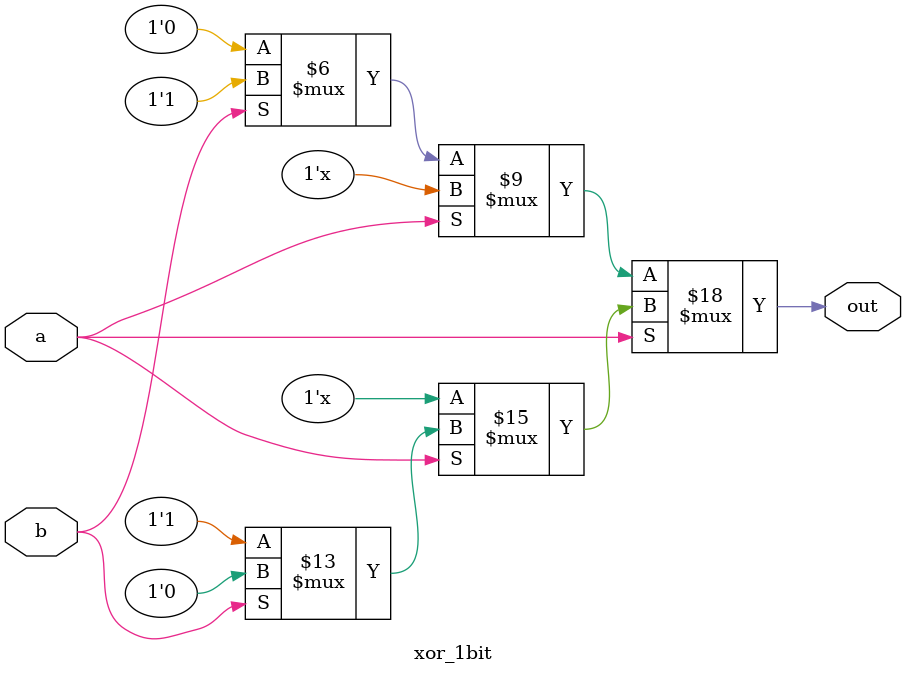
<source format=v>

`timescale 1ns/1ps

module xor_1bit(a, b, out);

input a ,b ;
output reg out;

always @(a or b ) begin
	
	if (a == 1'b1) begin
		if(b == 1'b0)
			out = 1'b1;

		else
			out = 1'b0;
	end
	else
		if(b == 1'b1)
			out = 1'b1;

		else
			out = 1'b0;
end

endmodule
</source>
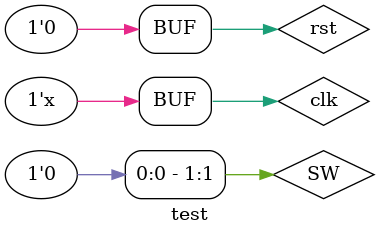
<source format=v>
`timescale 1ns / 1ps


module test(
    




    );
    
    reg clk;
    initial clk = 1;
    always #10 clk = ~clk;
    
    wire [7:0] AN;
    wire [7:0] HEX;
    wire [15:0] LED;
    wire [3:0] VGA_R;
    wire [3:0] VGA_G;
    wire [3:0] VGA_B;
    wire VGA_HS;
    wire VGA_VS;
    wire [15:0] SW;
    wire PS2_CLK;
    wire PS2_DATA;
    
    reg rst;
    initial rst = 1;
    
    always #10 rst = 0;
    assign SW[1] = rst;
    
//    keyboard_sim kbd(
//        PS2_CLK,
//        PS2_DATA
//    );
    
    lab12 i1(
        .SW(SW[15:0]),
        .BTNC(0),
        .CLK100MHZ(clk),
        .PS2_CLK(PS2_CLK),
        .PS2_DATA(PS2_DATA),
        .AN(AN),
        .HEX(HEX),
        .LED(LED),
        .VGA_R(VGA_R),
        .VGA_G(VGA_G),
        .VGA_B(VGA_B),
        .VGA_HS(VGA_HS),
        .VGA_VS(VGA_VS)
    );
    
    
    
endmodule

</source>
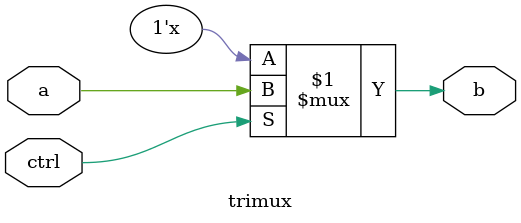
<source format=v>
`timescale 1ns / 1ps


module trimux(
    input a,ctrl,
    output b
    );
    bufif1(b,a,ctrl);
endmodule

</source>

-------

- [EXERCISE OBJECTIVE]: Reproduce all entries above exactly, minus the images.

- [SOLUTION FOR THIS EXERCISE]:
<source format=v>

`timescale 1ns/1ps

module xor_1bit(a, b, out);

input a ,b ;
output reg out;

always @(a or b ) begin
	
	if (a == 1'b1) begin
		if(b == 1'b0)
			out = 1'b1;

		else
			out = 1'b0;
	end
	else
		if(b == 1'b1)
			out = 1'b1;

		else
			out = 1'b0;
end

endmodule
</source>
<source format=v>
`timescale 1ns / 1ps


module test(
    




    );
    
    reg clk;
    initial clk = 1;
    always #10 clk = ~clk;
    
    wire [7:0] AN;
    wire [7:0] HEX;
    wire [15:0] LED;
    wire [3:0] VGA_R;
    wire [3:0] VGA_G;
    wire [3:0] VGA_B;
    wire VGA_HS;
    wire VGA_VS;
    wire [15:0] SW;
    wire PS2_CLK;
    wire PS2_DATA;
    
    reg rst;
    initial rst = 1;
    
    always #10 rst = 0;
    assign SW[1] = rst;
    
//    keyboard_sim kbd(
//        PS2_CLK,
//        PS2_DATA
//    );
    
    lab12 i1(
        .SW(SW[15:0]),
        .BTNC(0),
        .CLK100MHZ(clk),
        .PS2_CLK(PS2_CLK),
        .PS2_DATA(PS2_DATA),
        .AN(AN),
        .HEX(HEX),
        .LED(LED),
        .VGA_R(VGA_R),
        .VGA_G(VGA_G),
        .VGA_B(VGA_B),
        .VGA_HS(VGA_HS),
        .VGA_VS(VGA_VS)
    );
    
    
    
endmodule

</source>
<source format=v>
`timescale 1ns / 1ps


module trimux(
    input a,ctrl,
    output b
    );
    bufif1(b,a,ctrl);
endmodule

</source>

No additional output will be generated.